ACTIVITY A: How would you render this sentence from the Tokyo market report in Spanish: "A monthly Reuters survey released on Friday showed that manufacturers' business sentiment in November rose to its highest level in 15 months."
ACTIVITY B:
Answer these from the Tokyo market report:
(i) To what price did Tokyo Electron rise?
(ii) What size of stake does the operator of Uniqlo shops plan to buy in Petit Vehicule S.A.?
(iii) Where did the Nikkei stand in late afternoon trade?

SOURCE PASSAGE:
------------------------------------

Brokerages such as Nomura Holdings Inc. and other companies likely to benefit from strong stocks also advanced, and clothing retailer Fast Retailing Co. Ltd. surged to a four-year high on news it would acquire a French lingerie firm.
A monthly Reuters survey released on Friday showed that manufacturers' business sentiment in November rose to its highest level in 15 months. That suggests the outcome of the Bank of Japan's quarterly tankan survey -- which is closely watched by financial markets -- may also be strong.
Kirby Daley, strategist at Societe Generale Securities' Fimat division in Hong Kong, said gains by U.S. tech issues were helping to boost their Japanese counterparts, which have so far lagged sectors such as steel makers and banks.
''(But) there has to be impetus for certain sectors to follow, to make up the gap, and yesterday's rally in the U.S. is a very good reason for Japan techs to make up their ground.'' The Nikkei was up 174.87 points at 15,305.37 in late afternoon trade. If it stays at this level, it will book its highest close since November 2000.
Tokyo Electron, the world's second-biggest chip equipment maker, rose 2.5 percent to 7,480 yen after Intel Corp. hit a four-month closing high on expectations it will raise its forecast of revenue and profit in a mid-quarter update next week.
On Thursday, the operator of Uniqlo shops said it would buy a 95 percent stake in France's second-biggest lingerie brand, Petit Vehicule S.A., for about 70 million euros ($82.15 million) to boost its global reach.

------------------------------------

MATERIAL PROVIDED:

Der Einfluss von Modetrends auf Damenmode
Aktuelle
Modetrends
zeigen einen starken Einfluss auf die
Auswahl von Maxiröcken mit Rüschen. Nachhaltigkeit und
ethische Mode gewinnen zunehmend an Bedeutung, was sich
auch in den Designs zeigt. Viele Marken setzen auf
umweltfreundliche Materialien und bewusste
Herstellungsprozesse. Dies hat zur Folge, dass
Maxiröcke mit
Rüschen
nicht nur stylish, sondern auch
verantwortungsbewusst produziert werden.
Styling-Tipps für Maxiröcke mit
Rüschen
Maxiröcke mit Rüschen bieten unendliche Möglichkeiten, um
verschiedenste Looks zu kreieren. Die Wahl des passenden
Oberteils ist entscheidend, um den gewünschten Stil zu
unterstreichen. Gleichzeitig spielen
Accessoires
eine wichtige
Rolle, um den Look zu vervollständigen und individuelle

------------------------------------

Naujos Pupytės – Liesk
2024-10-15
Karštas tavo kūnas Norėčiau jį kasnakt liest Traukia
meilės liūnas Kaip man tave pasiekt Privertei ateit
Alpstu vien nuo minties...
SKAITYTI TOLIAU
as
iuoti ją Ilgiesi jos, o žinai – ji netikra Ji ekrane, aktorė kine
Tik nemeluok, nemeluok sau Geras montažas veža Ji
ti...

------------------------------------

EXERCISE RESPONSE A: Una encuesta mensual de Reuters publicada el viernes mostró que la confianza empresarial de los fabricantes en noviembre subió a su nivel más alto en 15 meses.

EXERCISE RESPONSE B:
(i) 7,480 yen
(ii) 95 percent
(iii) Up 174.87 points at 15,305.37